/ARM-RStudio

Compile RStudio for ARM Ubuntu 14.04 on Samsung Chromebook

Primary LanguageShellGNU General Public License v2.0GPL-2.0

ARM-RStudio

Compile RStudio Desktop for Ubuntu 14.04 LTS on ARM Samsung Chromebook

Usage

Download the zip file containing ARM-RStudio and extract its contents. Launch a terminal from inside this folder and run sudo ./ARM-RStudio.sh. You may need to change the permissions to allow the script to execute, in which case enter sudo chmod +x ARM-RStudio.sh before launching the script.

What is this?

This script installs R and compiles RStudio Desktop for ARM architecture. It was specifically written for the Samsung Chromebook running Ubuntu 14.04 LTS using Crouton but should work for other ARM hardware on Ubuntu. The code can also serve as a guide if you running a different Linux distribution on ARM hardware, but the package versions could present issues. Testers wanted!

What is R? RStudio? ARM? Ubuntu? Chromebook? Crouton?

  • R is a statistical scripting language and open source software that is very useful for data analysis.
  • RStudio is a great GUI and IDE for R.
  • ARM is a processor architecture popular in mobile devices that achieves great energy efficiency. However, it is not common in desktop/notebook computers, so common applications that work for x86 32- and 64-bit processors will not run. This creates some difficulties for desktop/notebook users wishing to run some applications.
  • Ubuntu is an open source operating system and one of the most popular distributions of Linux.
  • Chromebooks are lightweight notebooks that run Google's Chrome OS. In their configuration out of the box they allow only basic web browsing, but thanks to Crouton users can turn them into a fully-functional Linux OS.
  • Crouton is a powerful tool from David Schneider that allows a user to run Linux parallel to Chrome OS, including on Chromebooks with ARM hardware.

Why not just install RStudio from the repos or download the binary?

There are none. The downside of running ARM hardware is less support for software packages and trouble porting some software to the architecture. Through a long process of trial and error, this script was hacked together to get RStudio to build using mostly the Ubuntu repos and a few independent downloads. The script will install RStudio 0.98.978 but may become broken with newer release of the software.

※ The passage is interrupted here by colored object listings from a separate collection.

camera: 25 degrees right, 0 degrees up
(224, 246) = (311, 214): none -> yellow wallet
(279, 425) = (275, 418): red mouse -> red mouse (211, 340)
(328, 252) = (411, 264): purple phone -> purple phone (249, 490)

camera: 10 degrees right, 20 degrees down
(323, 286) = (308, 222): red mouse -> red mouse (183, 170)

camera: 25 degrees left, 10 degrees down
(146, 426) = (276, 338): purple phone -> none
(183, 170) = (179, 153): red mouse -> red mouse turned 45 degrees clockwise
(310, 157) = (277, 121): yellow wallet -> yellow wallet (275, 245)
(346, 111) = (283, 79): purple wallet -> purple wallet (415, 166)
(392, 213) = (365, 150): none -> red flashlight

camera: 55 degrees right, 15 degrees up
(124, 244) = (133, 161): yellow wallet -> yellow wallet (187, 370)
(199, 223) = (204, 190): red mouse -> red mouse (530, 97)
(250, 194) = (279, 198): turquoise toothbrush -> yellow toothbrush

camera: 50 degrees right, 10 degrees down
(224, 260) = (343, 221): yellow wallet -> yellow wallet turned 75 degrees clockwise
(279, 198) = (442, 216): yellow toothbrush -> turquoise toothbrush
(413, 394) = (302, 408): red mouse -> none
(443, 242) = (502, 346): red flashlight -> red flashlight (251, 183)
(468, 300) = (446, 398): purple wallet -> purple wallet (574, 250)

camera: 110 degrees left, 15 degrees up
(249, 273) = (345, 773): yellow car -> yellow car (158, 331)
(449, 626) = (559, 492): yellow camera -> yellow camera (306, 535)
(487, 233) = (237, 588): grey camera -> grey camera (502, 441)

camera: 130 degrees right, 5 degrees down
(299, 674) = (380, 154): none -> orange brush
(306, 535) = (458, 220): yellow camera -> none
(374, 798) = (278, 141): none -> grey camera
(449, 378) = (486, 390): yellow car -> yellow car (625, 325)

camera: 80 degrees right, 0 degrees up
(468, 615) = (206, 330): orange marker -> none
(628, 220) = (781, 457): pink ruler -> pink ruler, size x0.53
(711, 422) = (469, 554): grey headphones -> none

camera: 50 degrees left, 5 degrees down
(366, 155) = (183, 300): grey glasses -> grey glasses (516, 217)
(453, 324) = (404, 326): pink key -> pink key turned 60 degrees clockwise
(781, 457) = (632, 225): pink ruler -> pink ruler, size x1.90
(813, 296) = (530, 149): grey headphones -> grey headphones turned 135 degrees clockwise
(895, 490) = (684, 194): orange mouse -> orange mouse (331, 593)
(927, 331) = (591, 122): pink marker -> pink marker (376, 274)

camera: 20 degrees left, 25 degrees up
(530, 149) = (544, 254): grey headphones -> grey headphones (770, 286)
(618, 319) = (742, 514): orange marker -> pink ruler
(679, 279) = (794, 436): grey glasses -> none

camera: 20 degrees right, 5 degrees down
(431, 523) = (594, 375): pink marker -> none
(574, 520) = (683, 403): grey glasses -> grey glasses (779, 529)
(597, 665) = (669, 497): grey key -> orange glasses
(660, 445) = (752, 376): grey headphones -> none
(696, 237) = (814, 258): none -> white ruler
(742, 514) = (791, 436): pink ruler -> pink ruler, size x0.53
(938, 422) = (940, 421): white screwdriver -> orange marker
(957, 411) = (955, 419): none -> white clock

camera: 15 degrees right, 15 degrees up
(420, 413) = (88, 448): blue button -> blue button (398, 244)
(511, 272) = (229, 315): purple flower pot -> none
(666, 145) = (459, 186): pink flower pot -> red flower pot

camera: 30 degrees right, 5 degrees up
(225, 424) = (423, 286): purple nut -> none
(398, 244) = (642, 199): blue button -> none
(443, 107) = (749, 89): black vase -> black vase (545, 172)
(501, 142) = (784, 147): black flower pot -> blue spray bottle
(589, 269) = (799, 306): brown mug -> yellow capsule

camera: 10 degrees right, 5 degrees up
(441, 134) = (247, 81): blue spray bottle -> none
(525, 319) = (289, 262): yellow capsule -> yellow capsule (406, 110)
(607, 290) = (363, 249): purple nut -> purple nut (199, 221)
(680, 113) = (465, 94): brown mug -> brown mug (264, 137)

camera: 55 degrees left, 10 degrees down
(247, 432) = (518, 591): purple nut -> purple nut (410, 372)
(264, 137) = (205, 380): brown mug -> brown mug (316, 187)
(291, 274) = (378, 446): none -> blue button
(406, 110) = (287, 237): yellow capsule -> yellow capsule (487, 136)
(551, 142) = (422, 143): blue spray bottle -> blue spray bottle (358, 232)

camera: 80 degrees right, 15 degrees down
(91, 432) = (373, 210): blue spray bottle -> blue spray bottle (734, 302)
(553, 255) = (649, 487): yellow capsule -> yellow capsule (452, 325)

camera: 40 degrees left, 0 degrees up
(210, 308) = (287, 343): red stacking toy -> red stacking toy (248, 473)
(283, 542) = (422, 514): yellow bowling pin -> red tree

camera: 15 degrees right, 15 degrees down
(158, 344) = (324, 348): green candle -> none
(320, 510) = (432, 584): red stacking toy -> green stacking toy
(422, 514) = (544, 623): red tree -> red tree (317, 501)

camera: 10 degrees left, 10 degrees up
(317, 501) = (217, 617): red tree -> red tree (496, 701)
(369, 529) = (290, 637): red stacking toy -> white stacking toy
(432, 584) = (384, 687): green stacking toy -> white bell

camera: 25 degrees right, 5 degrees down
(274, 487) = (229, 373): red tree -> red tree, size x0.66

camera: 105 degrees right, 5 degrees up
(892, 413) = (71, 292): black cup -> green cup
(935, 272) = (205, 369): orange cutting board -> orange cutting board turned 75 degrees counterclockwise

Why does this take up so much diskspace?

Chromebooks are great hardware for browsing the internet, but they don't come with the largest drives. Disk space comes at a premium. RStudio itself requires the heavy qt-sdk package (~500mb), and the build process requires several other large packages. The script tries to remove these packages after the install, but the disk cost is still high. Plan to have at least 4.4GB free space before installing. After the packages used for building are removed, RStudio (including installing R if you don't already have it) occupies around 1.8GB. A future project will try to build RStudio Server for the Chromebook so that qt-sdk is not required, thereby saving you precious diskspace and allowing access to RStudio through Chrome OS!

Why is this so slow to install?

See above. You will likely have to download ~1 GB of files from the Ubuntu repos and other websources, so care should be taken if you are on a slow or metered connection. In particular, the final step of building and installing RStudio using Java only utilizes a single core and takes several hours. Additionally, the building process can use a significant amount of memory, so you might want to start it on a system without other applications open and allow the script to run ovenight. If everything runs well you will have RStudio by morning and not a paperweight. Needless to say, you should perform a backup (but you do that all the time anyway, right?).

Known issues

  • Converting RMarkdown to PDF/HTML/DOC using Knitr fails. This results from using the old pandoc version 1.12.2 while Knitr requires at least pandoc 1.12.3. Ubuntu 14.10 should have the newer pandoc 1.12.4, but in the meantime a workaround can be made by using the R package "markdown" from CRAN to convert the markdown file to HTML.